Personal information
- Full name: Paulus Maria Meijers
- Date of birth: 2 June 1934
- Place of birth: Nijmegen, Netherlands
- Date of death: 14 October 2013 (aged 79)
- Position: Winger

Youth career
- NEC

Senior career*
- Years: Team / Apps / (Gls)
- 1952–1954: NEC / 6 / (0)
- 1954–1957: De Graafschap /  / (15)
- 1957–1961: Feyenoord / 79 / (22)
- 1961–1962: NAC / 14 / (3)
- 1962–1967: NEC / 78 / (10)
- 1967–1968: AGOVV

International career^{‡}
- 1953: Netherlands / 1 / (0)

= Pauke Meijers =

Dutch footballer

Paul "Pauke" Meijers (2 June 1934 – 14 October 2013) was a Dutch football player.

==Club career==
A right winger, Meijers followed in his father Hendrik's footsteps and started his career at NEC Nijmegen, making his professional debut against Rigtersbleek in September 1954 and joined Feyenoord from De Graafschap in 1957 for a then Dutch record 55,000 Dutch guilders and went on to play 98 official games for the Rotterdammers. He also had spells at De Graafschap, NAC Breda and AGOVV.

==International career==
Meijers made his debut for the Netherlands in a September 1953 friendly match against Norway.

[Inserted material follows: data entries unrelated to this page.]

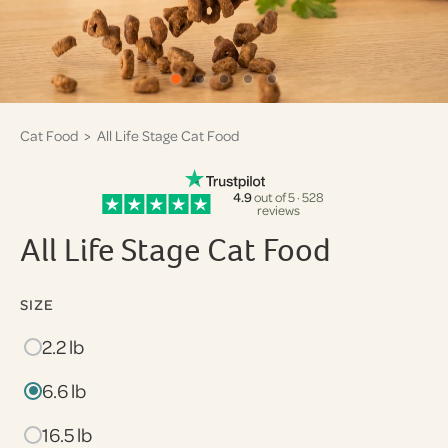
Cat Food
> All Life Stage Cat Food
4.9
out of 5 · 528
reviews
All Life Stage Cat Food
SIZE
2.2 lb
6.6 lb
16.5 lb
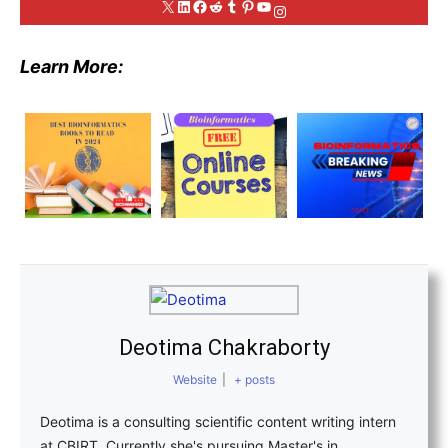
X
LinkedIn
Facebook
Reddit
Tumblr
Pinterest
YouTube
Instagram
Learn More:
Deotima Chakraborty
Website
|
+ posts
Deotima is a consulting scientific content writing intern
at CBIRT. Currently she's pursuing Master's in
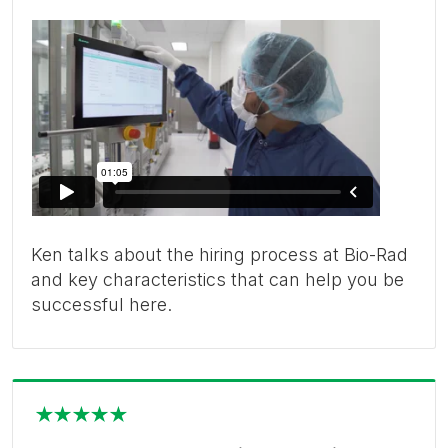
Ken talks about the hiring process at Bio-Rad
and key characteristics that can help you be
successful here.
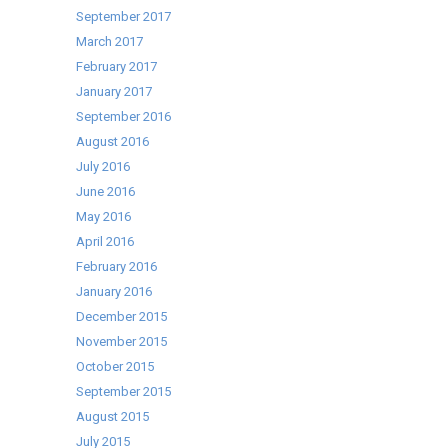
September 2017
March 2017
February 2017
January 2017
September 2016
August 2016
July 2016
June 2016
May 2016
April 2016
February 2016
January 2016
December 2015
November 2015
October 2015
September 2015
August 2015
July 2015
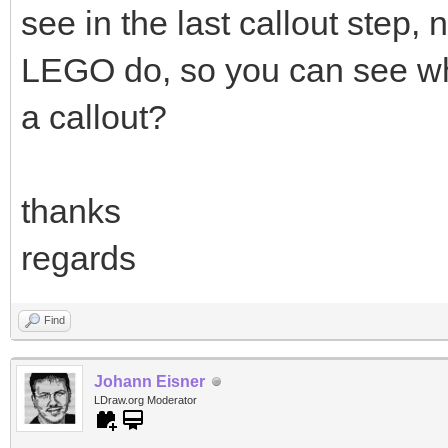
see in the last callout step, n
LEGO do, so you can see wha
a callout?
thanks
regards
Find
Johann Eisner
LDraw.org Moderator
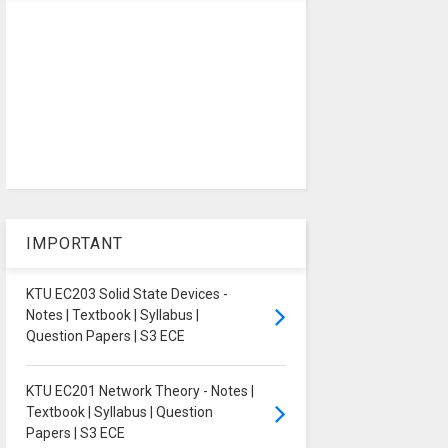
IMPORTANT
KTU EC203 Solid State Devices -
Notes | Textbook | Syllabus |
Question Papers | S3 ECE
KTU EC201 Network Theory - Notes |
Textbook | Syllabus | Question
Papers | S3 ECE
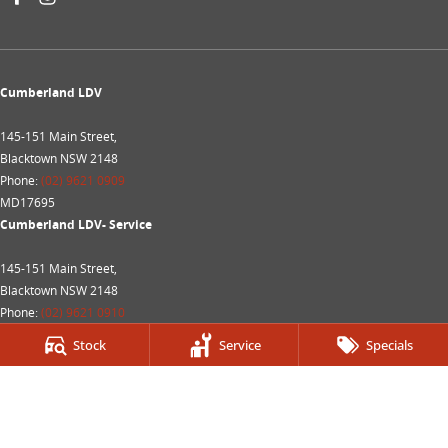
Cumberland LDV
145-151 Main Street,
Blacktown NSW 2148
Phone:
(02) 9621 0909
MD17695
Cumberland LDV- Service
145-151 Main Street,
Blacktown NSW 2148
Phone:
(02) 9621 0910
MVRL28214
Stock
Service
Specials
Cumberland LDV - Parts
145-151 Main Street,
Blacktown NSW 2148
Phone:
(02) 9621 0919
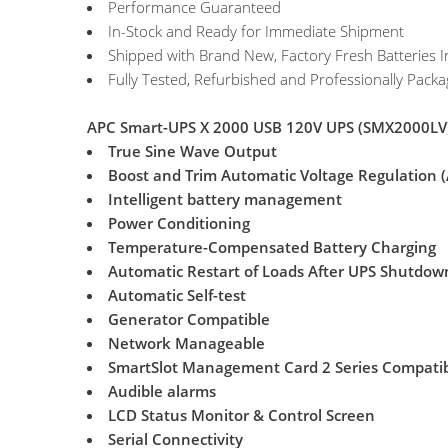
Performance Guaranteed
In-Stock and Ready for Immediate Shipment
Shipped with Brand New, Factory Fresh Batteries I
Fully Tested, Refurbished and Professionally Pack
APC Smart-UPS X 2000 USB 120V UPS (SMX2000LV)
True Sine Wave Output
Boost and Trim Automatic Voltage Regulation 
Intelligent battery management
Power Conditioning
Temperature-Compensated Battery Charging
Automatic Restart of Loads After UPS Shutdow
Automatic Self-test
Generator Compatible
Network Manageable
SmartSlot Management Card 2 Series Compati
Audible alarms
LCD Status Monitor & Control Screen
Serial Connectivity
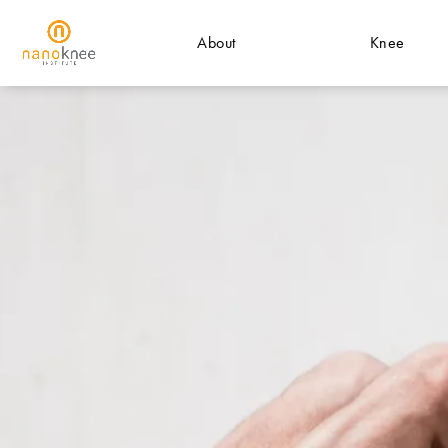
About
Knee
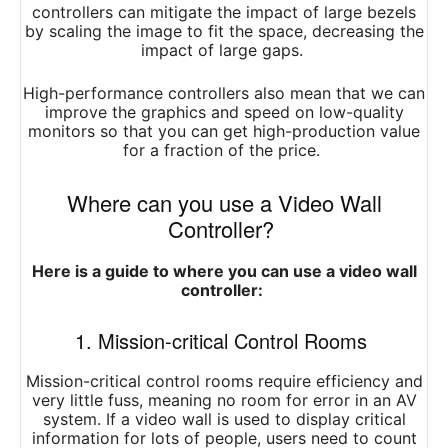
controllers can mitigate the impact of large bezels
by scaling the image to fit the space, decreasing the
impact of large gaps.
High-performance controllers also mean that we can
improve the graphics and speed on low-quality
monitors so that you can get high-production value
for a fraction of the price.
Where can you use a Video Wall
Controller?
Here is a guide to where you can use a video wall
controller:
1. Mission-critical Control Rooms
Mission-critical control rooms require efficiency and
very little fuss, meaning no room for error in an AV
system. If a video wall is used to display critical
information for lots of people, users need to count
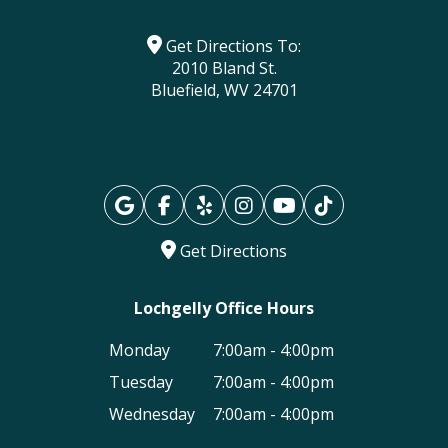
Get Directions To:
2010 Bland St.
Bluefield, WV 24701
Get Directions
Lochgelly Office Hours
Monday
7:00am - 4:00pm
Tuesday
7:00am - 4:00pm
Wednesday
7:00am - 4:00pm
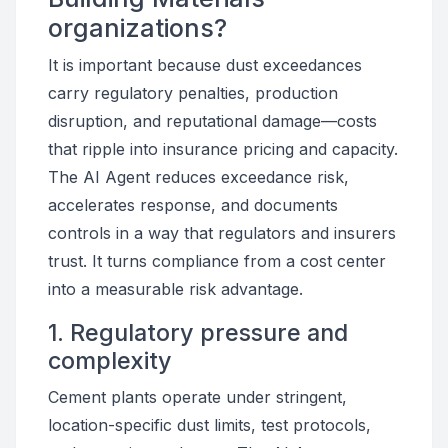
organizations?
It is important because dust exceedances
carry regulatory penalties, production
disruption, and reputational damage—costs
that ripple into insurance pricing and capacity.
The AI Agent reduces exceedance risk,
accelerates response, and documents
controls in a way that regulators and insurers
trust. It turns compliance from a cost center
into a measurable risk advantage.
1. Regulatory pressure and
complexity
Cement plants operate under stringent,
location-specific dust limits, test protocols,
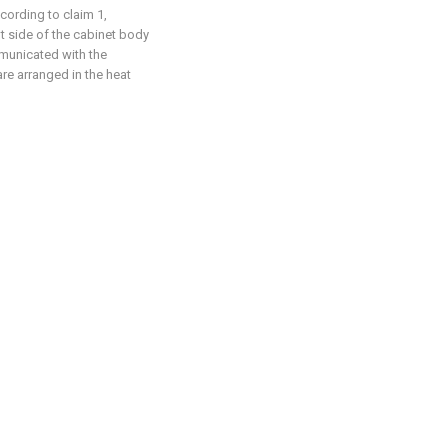
cording to claim 1,
ght side of the cabinet body
mmunicated with the
are arranged in the heat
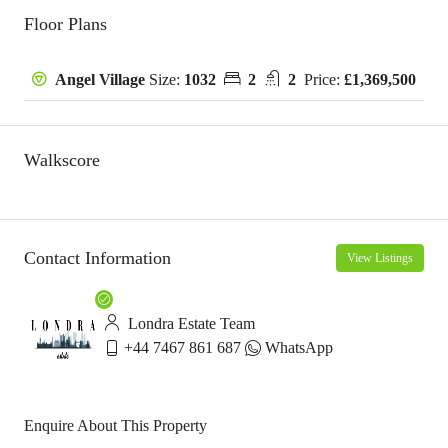
Floor Plans
Size:
1032
2
2
Price:
£1,369,500
Angel Village
Walkscore
Contact Information
View Listings
Londra Estate Team
+44 7467 861 687
WhatsApp
Enquire About This Property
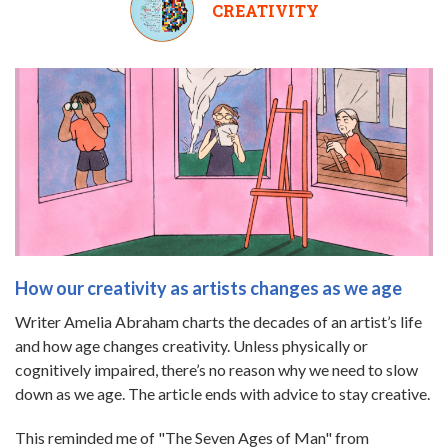
CREATIVITY
How our creativity as artists changes as we age
Writer Amelia Abraham charts the decades of an artist’s life
and how age changes creativity. Unless physically or
cognitively impaired, there’s no reason why we need to slow
down as we age. The article ends with advice to stay creative.
This reminded me of "The Seven Ages of Man" from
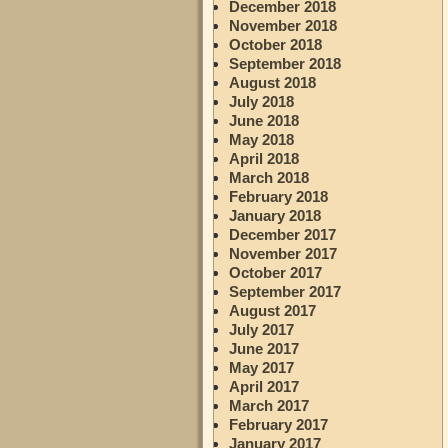
December 2018
November 2018
October 2018
September 2018
August 2018
July 2018
June 2018
May 2018
April 2018
March 2018
February 2018
January 2018
December 2017
November 2017
October 2017
September 2017
August 2017
July 2017
June 2017
May 2017
April 2017
March 2017
February 2017
January 2017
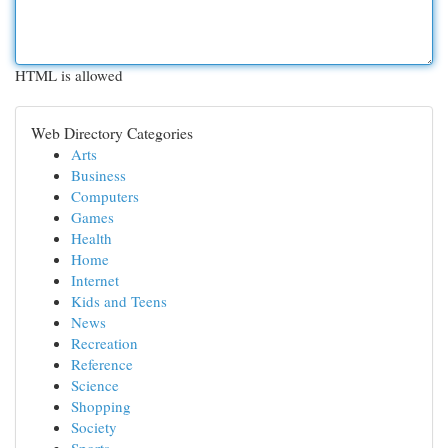
HTML is allowed
Web Directory Categories
Arts
Business
Computers
Games
Health
Home
Internet
Kids and Teens
News
Recreation
Reference
Science
Shopping
Society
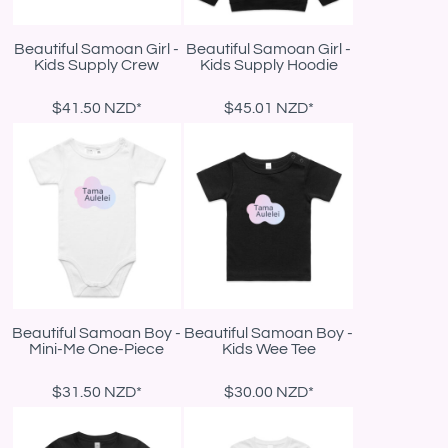
Beautiful Samoan Girl -
Beautiful Samoan Girl -
Kids Supply Crew
Kids Supply Hoodie
$41.50
NZD
*
$45.01
NZD
*
Beautiful Samoan Boy -
Beautiful Samoan Boy -
Mini-Me One-Piece
Kids Wee Tee
$31.50
NZD
*
$30.00
NZD
*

It would end up as his only cap. He was the second player in NEC history to make the national team.

He also played for the Dutch army team.

==Personal life and death==
Meijers was the father of former Helmond Sport manager Eric Meijers.

Meijers suffered from Alzheimer's disease and died on 14 October 2013.